Leaving out pictures, output exactly the lines below from the one that has "Подошва Festool 497301 LAS-STF-PS 400" through the one that has "Londra e co-finanziato", and nothing else.

> **PROVIDED DATA**:
####################
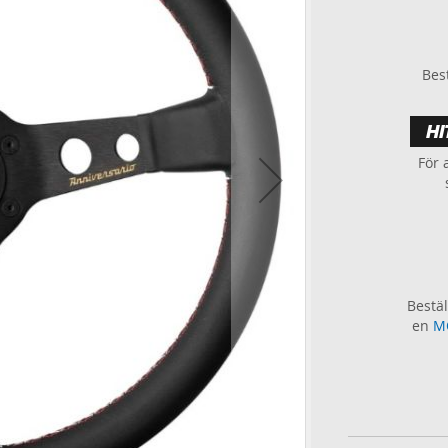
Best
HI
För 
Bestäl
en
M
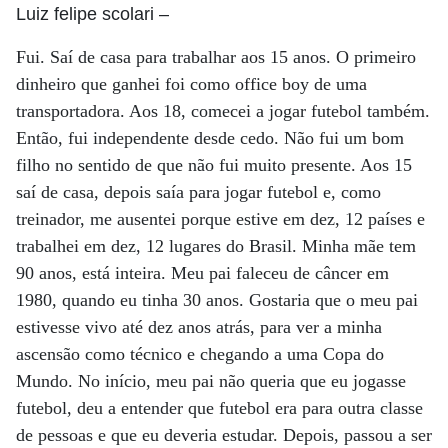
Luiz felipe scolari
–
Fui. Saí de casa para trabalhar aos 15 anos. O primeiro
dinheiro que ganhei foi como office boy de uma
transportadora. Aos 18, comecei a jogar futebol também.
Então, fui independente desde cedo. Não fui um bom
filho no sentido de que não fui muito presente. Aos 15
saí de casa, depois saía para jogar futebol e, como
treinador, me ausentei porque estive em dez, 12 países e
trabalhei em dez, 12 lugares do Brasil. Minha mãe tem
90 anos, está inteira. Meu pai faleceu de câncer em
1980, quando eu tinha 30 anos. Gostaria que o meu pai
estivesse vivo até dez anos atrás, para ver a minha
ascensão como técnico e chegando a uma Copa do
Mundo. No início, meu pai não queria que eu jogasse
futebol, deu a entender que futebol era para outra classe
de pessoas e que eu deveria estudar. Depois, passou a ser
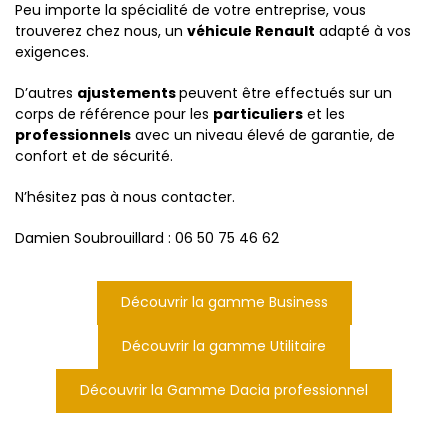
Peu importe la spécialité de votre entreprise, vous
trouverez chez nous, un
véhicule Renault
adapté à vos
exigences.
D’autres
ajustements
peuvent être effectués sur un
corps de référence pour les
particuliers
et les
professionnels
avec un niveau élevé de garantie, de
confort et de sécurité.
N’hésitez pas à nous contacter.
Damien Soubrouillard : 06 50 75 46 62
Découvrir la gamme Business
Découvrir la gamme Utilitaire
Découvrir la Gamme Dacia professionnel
####################
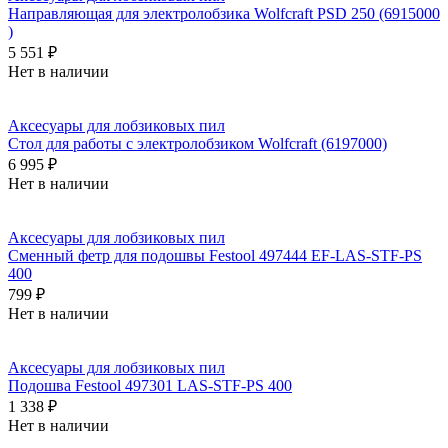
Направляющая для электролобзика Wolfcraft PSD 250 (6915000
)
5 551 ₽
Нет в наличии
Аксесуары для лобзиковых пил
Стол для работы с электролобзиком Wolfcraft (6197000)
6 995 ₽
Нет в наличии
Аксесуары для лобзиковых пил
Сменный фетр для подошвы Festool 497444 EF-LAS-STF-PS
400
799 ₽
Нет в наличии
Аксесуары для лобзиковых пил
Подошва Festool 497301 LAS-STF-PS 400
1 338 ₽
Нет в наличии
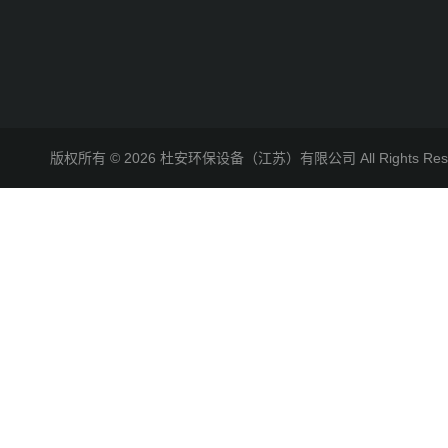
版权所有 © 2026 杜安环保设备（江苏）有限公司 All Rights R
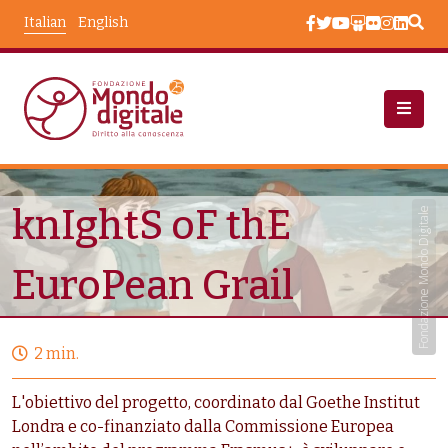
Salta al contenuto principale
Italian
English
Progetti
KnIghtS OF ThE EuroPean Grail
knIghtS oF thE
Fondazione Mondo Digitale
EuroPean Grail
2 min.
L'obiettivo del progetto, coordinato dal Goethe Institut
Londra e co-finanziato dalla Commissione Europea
####################
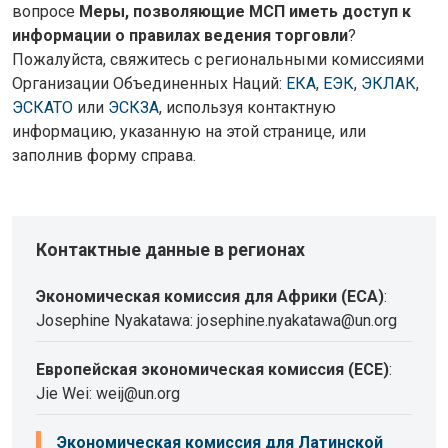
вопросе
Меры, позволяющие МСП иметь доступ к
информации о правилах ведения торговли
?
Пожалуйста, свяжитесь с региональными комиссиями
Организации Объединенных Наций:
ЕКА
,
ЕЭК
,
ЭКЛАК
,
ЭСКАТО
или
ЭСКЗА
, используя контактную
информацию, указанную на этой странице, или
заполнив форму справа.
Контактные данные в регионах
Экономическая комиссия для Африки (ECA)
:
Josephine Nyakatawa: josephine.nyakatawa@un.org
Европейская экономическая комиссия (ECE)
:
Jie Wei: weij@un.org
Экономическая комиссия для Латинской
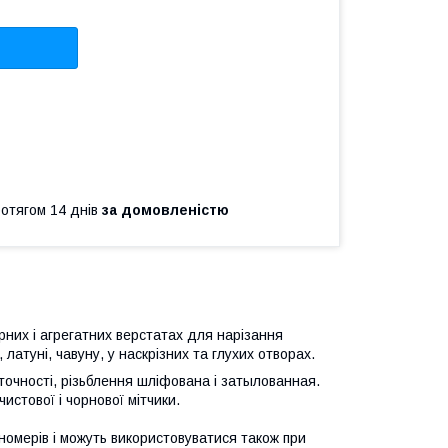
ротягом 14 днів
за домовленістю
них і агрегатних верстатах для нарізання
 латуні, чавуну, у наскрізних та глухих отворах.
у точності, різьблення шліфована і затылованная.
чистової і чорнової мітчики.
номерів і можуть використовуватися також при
####################
> **ANSWER TO THE PROBLEM**:
Подошва Festool 497301 LAS-STF-PS 400
1 338 ₽
Нет в наличии
版权所有 © 2026 杜安环保设备（江苏）有限公司 All Rights R
Salta al contenuto principale
Italian
English
Progetti
KnIghtS OF ThE EuroPean Grail
knIghtS oF thE
Fondazione Mondo Digitale
EuroPean Grail
2 min.
L'obiettivo del progetto, coordinato dal Goethe Institut
Londra e co-finanziato dalla Commissione Europea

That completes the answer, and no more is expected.